Your goal: Write out each entry again. Keep every word exactly as it is.

Stored entries:
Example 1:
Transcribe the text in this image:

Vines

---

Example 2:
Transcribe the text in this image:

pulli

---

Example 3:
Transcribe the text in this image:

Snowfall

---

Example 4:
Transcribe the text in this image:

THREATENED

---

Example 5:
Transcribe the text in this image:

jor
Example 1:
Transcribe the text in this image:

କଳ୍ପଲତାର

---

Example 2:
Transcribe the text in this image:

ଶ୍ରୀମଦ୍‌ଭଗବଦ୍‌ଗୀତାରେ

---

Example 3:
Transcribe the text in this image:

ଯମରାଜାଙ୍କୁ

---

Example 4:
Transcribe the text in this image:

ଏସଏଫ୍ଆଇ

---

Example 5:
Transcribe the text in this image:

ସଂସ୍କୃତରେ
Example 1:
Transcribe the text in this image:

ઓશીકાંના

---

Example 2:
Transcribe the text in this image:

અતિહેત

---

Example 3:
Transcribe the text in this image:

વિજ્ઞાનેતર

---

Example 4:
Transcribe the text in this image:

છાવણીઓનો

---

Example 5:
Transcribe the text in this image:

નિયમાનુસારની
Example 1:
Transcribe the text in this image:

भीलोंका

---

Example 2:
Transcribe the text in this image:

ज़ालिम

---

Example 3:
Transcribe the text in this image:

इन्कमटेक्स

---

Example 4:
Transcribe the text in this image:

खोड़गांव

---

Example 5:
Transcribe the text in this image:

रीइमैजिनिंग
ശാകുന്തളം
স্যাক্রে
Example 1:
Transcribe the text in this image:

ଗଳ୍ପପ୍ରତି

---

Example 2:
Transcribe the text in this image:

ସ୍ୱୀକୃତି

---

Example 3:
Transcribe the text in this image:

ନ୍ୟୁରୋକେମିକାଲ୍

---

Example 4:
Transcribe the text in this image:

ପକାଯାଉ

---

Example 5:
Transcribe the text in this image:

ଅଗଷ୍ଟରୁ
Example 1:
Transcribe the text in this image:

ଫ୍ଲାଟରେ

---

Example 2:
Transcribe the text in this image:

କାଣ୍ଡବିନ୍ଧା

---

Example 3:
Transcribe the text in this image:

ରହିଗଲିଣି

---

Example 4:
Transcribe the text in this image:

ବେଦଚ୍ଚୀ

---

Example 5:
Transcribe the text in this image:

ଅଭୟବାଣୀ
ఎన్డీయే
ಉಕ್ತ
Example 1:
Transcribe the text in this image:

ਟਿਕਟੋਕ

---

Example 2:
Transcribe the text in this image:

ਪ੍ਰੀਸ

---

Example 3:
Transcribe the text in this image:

Exercise response:
Example 1:
Transcribe the text in this image:

Vines

---

Example 2:
Transcribe the text in this image:

pulli

---

Example 3:
Transcribe the text in this image:

Snowfall

---

Example 4:
Transcribe the text in this image:

THREATENED

---

Example 5:
Transcribe the text in this image:

jor
Example 1:
Transcribe the text in this image:

କଳ୍ପଲତାର

---

Example 2:
Transcribe the text in this image:

ଶ୍ରୀମଦ୍‌ଭଗବଦ୍‌ଗୀତାରେ

---

Example 3:
Transcribe the text in this image:

ଯମରାଜାଙ୍କୁ

---

Example 4:
Transcribe the text in this image:

ଏସଏଫ୍ଆଇ

---

Example 5:
Transcribe the text in this image:

ସଂସ୍କୃତରେ
Example 1:
Transcribe the text in this image:

ઓશીકાંના

---

Example 2:
Transcribe the text in this image:

અતિહેત

---

Example 3:
Transcribe the text in this image:

વિજ્ઞાનેતર

---

Example 4:
Transcribe the text in this image:

છાવણીઓનો

---

Example 5:
Transcribe the text in this image:

નિયમાનુસારની
Example 1:
Transcribe the text in this image:

भीलोंका

---

Example 2:
Transcribe the text in this image:

ज़ालिम

---

Example 3:
Transcribe the text in this image:

इन्कमटेक्स

---

Example 4:
Transcribe the text in this image:

खोड़गांव

---

Example 5:
Transcribe the text in this image:

रीइमैजिनिंग
ശാകുന്തളം
স্যাক্রে
Example 1:
Transcribe the text in this image:

ଗଳ୍ପପ୍ରତି

---

Example 2:
Transcribe the text in this image:

ସ୍ୱୀକୃତି

---

Example 3:
Transcribe the text in this image:

ନ୍ୟୁରୋକେମିକାଲ୍

---

Example 4:
Transcribe the text in this image:

ପକାଯାଉ

---

Example 5:
Transcribe the text in this image:

ଅଗଷ୍ଟରୁ
Example 1:
Transcribe the text in this image:

ଫ୍ଲାଟରେ

---

Example 2:
Transcribe the text in this image:

କାଣ୍ଡବିନ୍ଧା

---

Example 3:
Transcribe the text in this image:

ରହିଗଲିଣି

---

Example 4:
Transcribe the text in this image:

ବେଦଚ୍ଚୀ

---

Example 5:
Transcribe the text in this image:

ଅଭୟବାଣୀ
ఎన్డీయే
ಉಕ್ತ
Example 1:
Transcribe the text in this image:

ਟਿਕਟੋਕ

---

Example 2:
Transcribe the text in this image:

ਪ੍ਰੀਸ

---

Example 3:
Transcribe the text in this image:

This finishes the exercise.